The changes represent the most sweeping element yet of the Connections 2025 service plan the board approved last year and will bring “major changes” to approximately half of the agency’s bus routes, according to senior planner Lawrence Deeter.
The package would increase from six to 14 the number of high-frequency routes that arrive every 15 minutes. Deeter said that four out of five current Capital Metro riders “would be within a short, 10-minute walk to frequent service.”
“This would allow better access to jobs and education and also is a recipe that will increase ridership,” he added.
The network redesign is similar in spirit to the one Houston’s Metropolitan Transit Authority of Harris County adopted in 2015. Like Capital Metro’s proposal, that plan straightened routes, reduced duplications and increased frequencies. Two years later, the city’s transit ridership is increasing, though the boost has been largely driven by passengers taking advantage of expanded weekend service and the agency’s light rail lines.

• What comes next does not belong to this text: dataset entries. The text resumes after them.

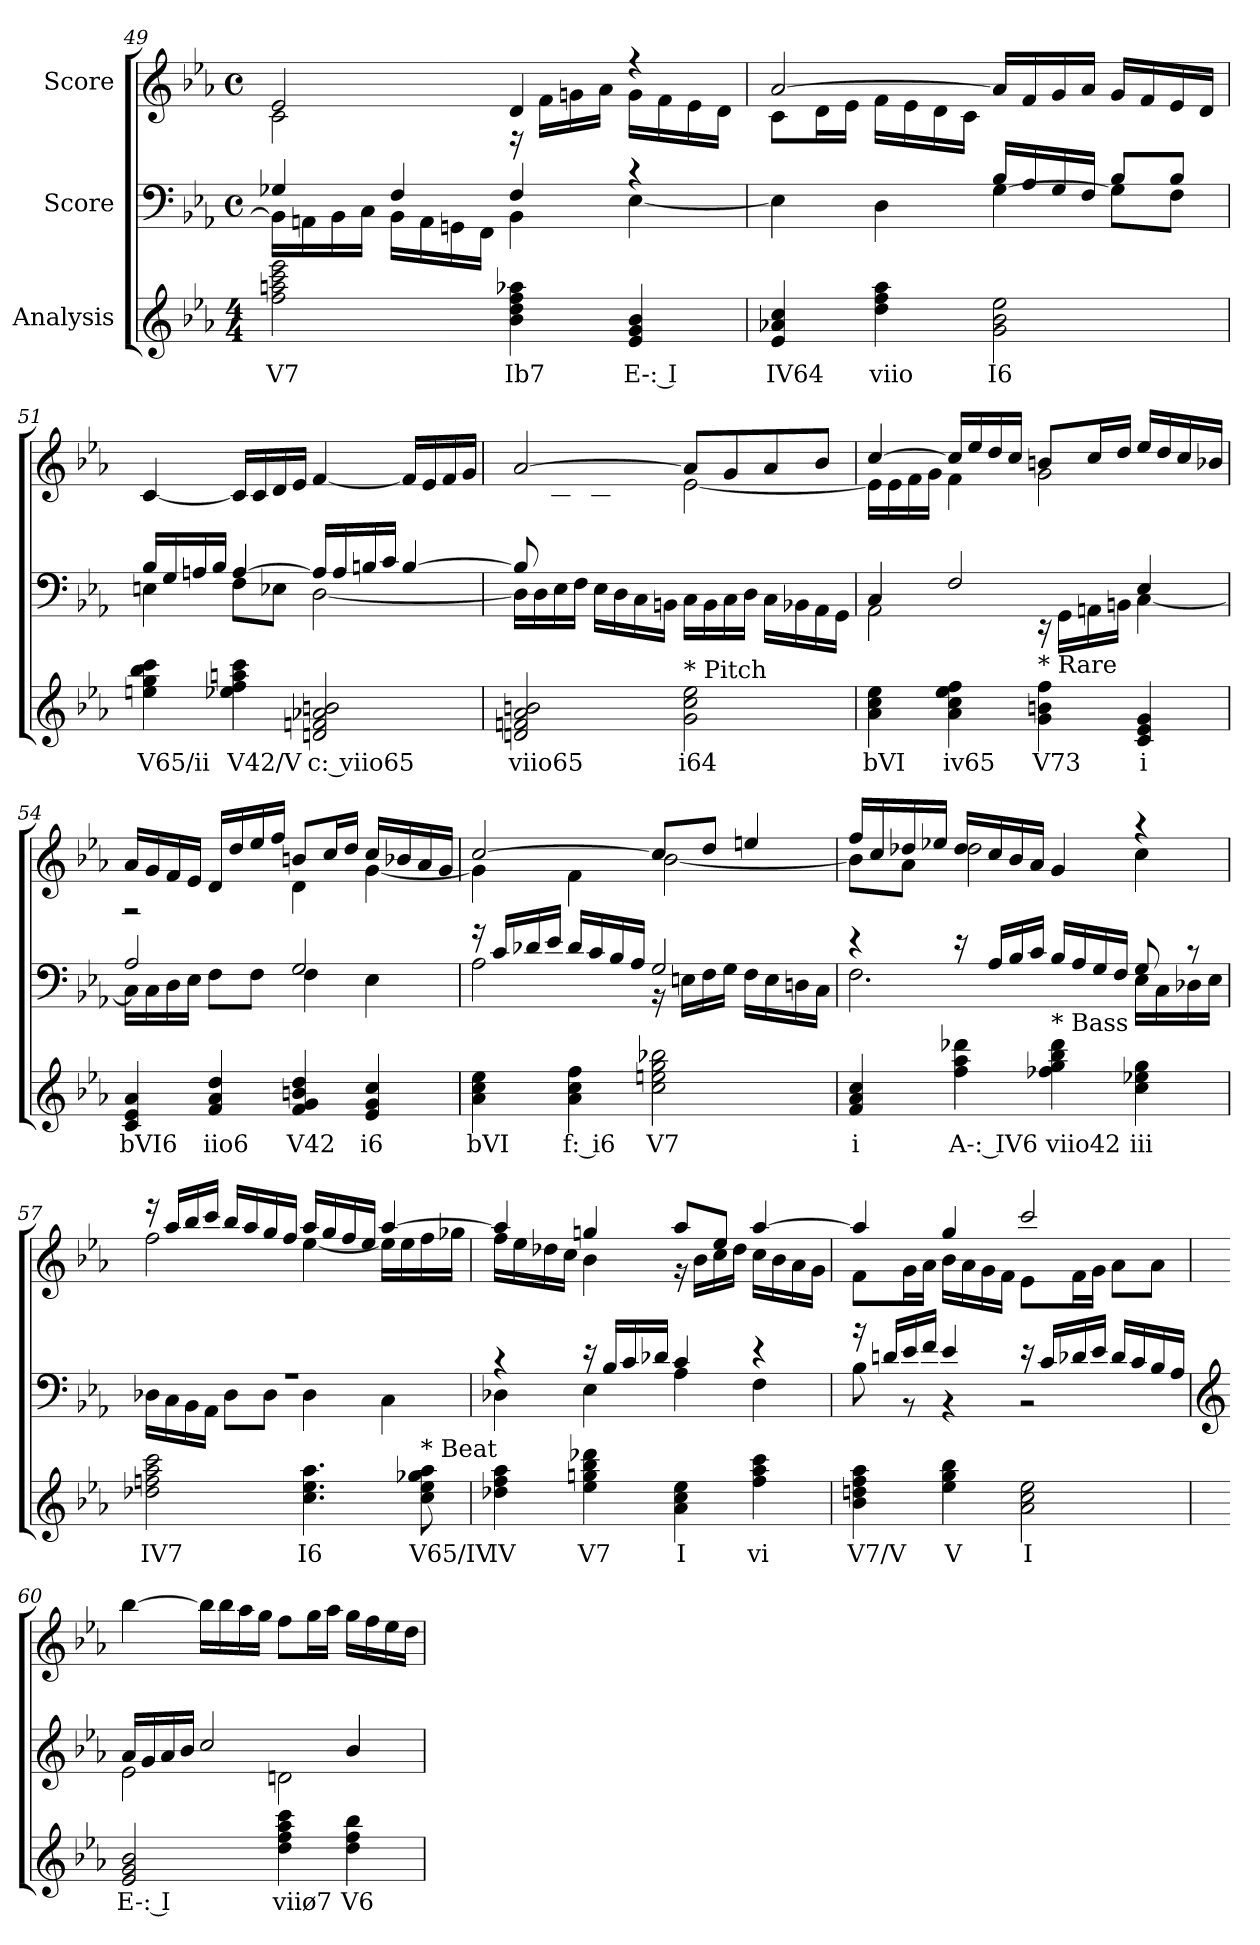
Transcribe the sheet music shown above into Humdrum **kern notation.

**kern	**text	**kern	**kern
*part3	*part3	*part2	*part1
*staff3	*staff3	*staff2	*staff1
*I"Analysis	*	*I"Score	*I"Score
*	*	*clefF4	*clefG2
*k[b-e-a-]	*	*k[b-e-a-]	*k[b-e-a-]
*M4/4	*	*M4/4	*M4/4
*	*	*met(c)	*met(c)
=49	=49	=49	=49
*	*	*^	*^
2ff 2aan 2ccc 2eee-	V7	4G-X/	16BB-\LL]	2e-/	2c\
.	.	.	16AAn\	.	.
.	.	.	16BB-\	.	.
.	.	.	16C\JJ	.	.
.	.	4F/	16BB-\LL	.	.
.	.	.	16AA\	.	.
.	.	.	16GGn\	.	.
.	.	.	16FF\JJ	.	.
4b- 4dd 4ff 4aa-X	Ib7	4F/	4BB-\	4d/	16r
.	.	.	.	.	16f\LL
.	.	.	.	.	16gn\
.	.	.	.	.	16a-\JJ
4e- 4g 4b-	E-: I	4r	[4E-\	4r	16g\LL
.	.	.	.	.	16f\
.	.	.	.	.	16e-\
.	.	.	.	.	16d\JJ
*	*	*v	*v	*	*
!!LO:LB:g=z	!!
=50	=50	=50	=50	=50
*	*	*^	*	*
*	*	*	*^	*	*
4e- 4a-X 4cc	IV64	2ryy	2ryy	4E-\]	[2a-/	8c\L
.	.	.	.	.	.	16d\L
.	.	.	.	.	.	16e-\JJ
4dd 4ff 4aa-	viio	.	.	4D\	.	16f\LL
.	.	.	.	.	.	16e-\
.	.	.	.	.	.	16d\
.	.	.	.	.	.	16c\JJ
2g 2b- 2ee-	I6	2ryy	16B-/LL	[4G\	16a-/LL]	2ryy
.	.	.	16A-/	.	16f/	.
.	.	.	16G/	.	16g/	.
.	.	.	16F/JJ	.	16a-/JJ	.
.	.	.	8B-/L	8G\L]	16g/LL	.
.	.	.	.	.	16f/	.
.	.	.	8B-/J	8F\J	16e-/	.
.	.	.	.	.	16d/JJ	.
*	*	*v	*v	*v	*	*
*	*	*	*v	*v
=51	=51	=51	=51
*	*	*^	*
4een 4gg 4bb- 4ccc	V65/ii	16B-/LL	4En\	[4c/
.	.	16G/	.	.
.	.	16An/	.	.
.	.	16B-/JJ	.	.
4ee-X 4ff 4aan 4ccc	V42/V	[4A/	8F\L	16c/LL]
.	.	.	.	16c/
.	.	.	8E-X\J	16d/
.	.	.	.	16e-/JJ
2dn 2fn 2a-X 2bn	c: viio65	16A/LL]	[2D\	[4f/
.	.	16A/	.	.
.	.	16Bn/	.	.
.	.	16c/JJ	.	.
.	.	[4B/	.	16f/LL]
.	.	.	.	16e-/
.	.	.	.	16f/
.	.	.	.	16g/JJ
=52	=52	=52	=52	=52
*	*	*	*	*^
*	*	*	*	*	*^
2dn 2fn 2a- 2bn	viio65	8B/L]	16D\LL]	[2a-/	2ryy	8ryy
.	.	.	16D\	.	.	.
.	.	4.ryy	16E-\	.	.	8Bn\
.	.	.	16F\JJ	.	.	.
.	.	.	16E-\LL	.	.	8c\
.	.	.	16D\	.	.	.
.	.	.	16C\	.	.	8d\J
.	.	.	16BBn\JJ	.	.	.
!LO:TX:t=* Pitch	!	!	!	!	!	!
2g 2cc 2ee-	i64	2ryy	16C\LL	8a-/L]	[2e-\	2ryy
.	.	.	16BB\	.	.	.
.	.	.	16C\	8g/	.	.
.	.	.	16D\JJ	.	.	.
.	.	.	16C\LL	8a-/	.	.
.	.	.	16BB-X\	.	.	.
.	.	.	16AA-\	8b-/J	.	.
.	.	.	16GG\JJ	.	.	.
*	*	*	*	*v	*v	*v
!!LO:PB:g=z
=53	=53	=53	=53	=53
*	*	*	*	*^
4a- 4cc 4ee-	bVI	4C/	2AA-\	[4cc/	16e-\LL]
.	.	.	.	.	16e-\
.	.	.	.	.	16f\
.	.	.	.	.	16g\JJ
4a- 4cc 4ee- 4ff	iv65	2F/	.	16cc/LL]	4f\
.	.	.	.	16ee-/	.
.	.	.	.	16dd/	.
.	.	.	.	16cc/JJ	.
!LO:TX:t=* Rare	!	!	!	!	!
4g 4bn 4ff	V73	.	16r	8bn/L	2g\
.	.	.	16GG\LL	.	.
.	.	.	16AAn\	16cc/L	.
.	.	.	16BBn\JJ	16dd/JJ	.
4c 4e- 4g	i	4E-/	[4C\	16ee-/LL	.
.	.	.	.	16dd/	.
.	.	.	.	16cc/	.
.	.	.	.	16b-X/JJ	.
=54	=54	=54	=54	=54	=54
4c 4e- 4a-	bVI6	2A-/	16C\LL]	16a-/LL	2r
.	.	.	16C\	16g/	.
.	.	.	16D\	16f/	.
.	.	.	16E-\JJ	16e-/JJ	.
4f 4a- 4dd	iio6	.	8F\L	16d/LL	.
.	.	.	.	16dd/	.
.	.	.	8F\J	16ee-/	.
.	.	.	.	16ff/JJ	.
4f 4g 4bn 4dd	V42	2G/	4F\	8bn/L	4d\
.	.	.	.	16cc/L	.
.	.	.	.	16dd/JJ	.
4e- 4g 4cc	i6	.	4E-\	16cc/LL	[4g\
.	.	.	.	16b-X/	.
.	.	.	.	16a-/	.
.	.	.	.	16g/JJ	.
=55	=55	=55	=55	=55	=55
4a- 4cc 4ee-	bVI	16r	2A-\	[2cc/	4g\]
.	.	16c/LL	.	.	.
.	.	16d-X/	.	.	.
.	.	16e-/JJ	.	.	.
4a- 4cc 4ff	f: i6	16d-/LL	.	.	4f\
.	.	16c/	.	.	.
.	.	16B-/	.	.	.
.	.	16A-/JJ	.	.	.
2cc 2een 2gg 2bb-X	V7	2G/	16r	8cc/L]	[2b-\
.	.	.	16En\LL	.	.
.	.	.	16F\	8dd/J	.
.	.	.	16G\JJ	.	.
.	.	.	16F\LL	4een/	.
.	.	.	16E\	.	.
.	.	.	16Dn\	.	.
.	.	.	16C\JJ	.	.
!!LO:LB:g=z	!!
=56	=56	=56	=56	=56	=56
4f 4a- 4cc	i	4r	2.F\	16ff/LL	8b-\L]
.	.	.	.	16cc/	.
.	.	.	.	16dd-X/	8a-\J
.	.	.	.	16ee-X/JJ	.
4ff 4aa- 4ddd-X	A-: IV6	16r	.	16dd-/LL	2dd-\
.	.	16A-/LL	.	16cc/	.
.	.	16B-/	.	16b-/	.
.	.	16c/JJ	.	16a-/JJ	.
!LO:TX:t=* Bass	!	!	!	!	!
4ff-X 4gg 4bb- 4ddd-	viio42	16B-/LL	.	4g/	.
.	.	16A-/	.	.	.
.	.	16G/	.	.	.
.	.	16F/JJ	.	.	.
4cc 4ee-X 4gg	iii	8G/	16E-\LL	4r	4cc\
.	.	.	16C\	.	.
.	.	8r	16D-X\	.	.
.	.	.	16E-\JJ	.	.
=57	=57	=57	=57	=57	=57
2dd-X 2ffn 2aa- 2ccc	IV7	1r	16D-X\LL	16r	2ff\
.	.	.	16C\	16aa-/LL	.
.	.	.	16BB-\	16bb-/	.
.	.	.	16AA-\JJ	16ccc/JJ	.
.	.	.	8D-\L	16bb-/LL	.
.	.	.	.	16aa-/	.
.	.	.	8D-\J	16gg/	.
.	.	.	.	16ff/JJ	.
4.cc 4.ee- 4.aa-	I6	.	4D-\	16aa-/LL	[4ee-\
.	.	.	.	16gg/	.
.	.	.	.	16ff/	.
.	.	.	.	16ee-/JJ	.
.	.	.	4C\	[4aa-/	16ee-\LL]
.	.	.	.	.	16ee-\
!LO:TX:t=* Beat	!	!	!	!	!
8cc 8ee- 8gg-X 8aa-	V65/IV	.	.	.	16ff\
.	.	.	.	.	16gg-X\JJ
!!LO:LB:g=z	!!
=58	=58	=58	=58	=58	=58
4dd-X 4ff 4aa-	IV	4r	4D-X\	4aa-/]	16ff\LL
.	.	.	.	.	16ee-\
.	.	.	.	.	16dd-X\
.	.	.	.	.	16cc\JJ
4ee- 4ggn 4bb- 4ddd-X	V7	16r	4E-\	4ggn/	4b-\
.	.	16B-/LL	.	.	.
.	.	16c/	.	.	.
.	.	16d-X/JJ	.	.	.
4a- 4cc 4ee-	I	4c/	4A-\	8aa-/L	16r
.	.	.	.	.	16b-\LL
.	.	.	.	8ee-/J	16cc\
.	.	.	.	.	16dd-\JJ
4ff 4aa- 4ccc	vi	4r	4F\	[4aa-/	16cc\LL
.	.	.	.	.	16b-\
.	.	.	.	.	16a-\
.	.	.	.	.	16g\JJ
=59	=59	=59	=59	=59	=59
4b- 4ddn 4ff 4aa-	V7/V	16r	8B-\	4aa-/]	8f\L
.	.	16dn/LL	.	.	.
.	.	16e-/	8r	.	16g\L
.	.	16f/JJ	.	.	16a-\JJ
4ee- 4gg 4bb-	V	4e-/	4r	4gg/	16b-\LL
.	.	.	.	.	16a-\
.	.	.	.	.	16g\
.	.	.	.	.	16f\JJ
2a- 2cc 2ee-	I	16r	2r	2ccc/	8e-\L
.	.	16c/LL	.	.	.
.	.	16d-X/	.	.	16f\L
.	.	16e-/JJ	.	.	16g\JJ
.	.	16d-/LL	.	.	8a-\L
.	.	16c/	.	.	.
.	.	16B-/	.	.	8a-\J
.	.	16A-/JJ	.	.	.
*	*	*	*	*v	*v
!!LO:LB:g=z
=60	=60	=60	=60	=60
*	*	*clefG2	*	*
2e- 2g 2b-	E-: I	16a-/LL	2e-\	[4bb-\
.	.	16g/	.	.
.	.	16a-/	.	.
.	.	16b-/JJ	.	.
.	.	2cc/	.	16bb-\LL]
.	.	.	.	16bb-\
.	.	.	.	16aa-\
.	.	.	.	16gg\JJ
4dd 4ff 4aa- 4ccc	viiø7	.	2dn\	8ff\L
.	.	.	.	16gg\L
.	.	.	.	16aa-\JJ
4dd 4ff 4bb-	V6	4b-/	.	16gg\LL
.	.	.	.	16ff\
.	.	.	.	16ee-\
.	.	.	.	16dd\JJ
*	*	*v	*v	*
=	=	=	=
*-	*-	*-	*-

Capital Metro is also gambling that riders will accept the increased volume of transfers the more grid-like network will require.
“We’re asking our customers to travel differently, obviously. But at the same time, many of our customers would be able to reach more destinations in the same amount of travel time,” Deeter said.
Other elements of controversy in the proposed changes are the radical reworking or outright elimination of existing routes. For example, the No. 5 that currently travels through Hyde Park on Speedway Boulevard would be shifted over to North Lamar Boulevard and the Nos. 21 and 22 would be deleted entirely.
Deeter told the Austin Monitor that the proposed changes are far from set in stone.
“Every service change I’ve ever done here, we’ve done tweaks based on public input. We don’t anticipate that being different this time, so we want people to get out and let us know their thoughts on the proposals,” he said.
The first public meeting next week is scheduled to start at 5:30 p.m. on Monday at Howson Branch Library. The agency has a list of the other meetings as well as webinars along with complete information about the proposed service changes on its website. The board of directors is scheduled to vote on the final package at its Nov. 15 meeting.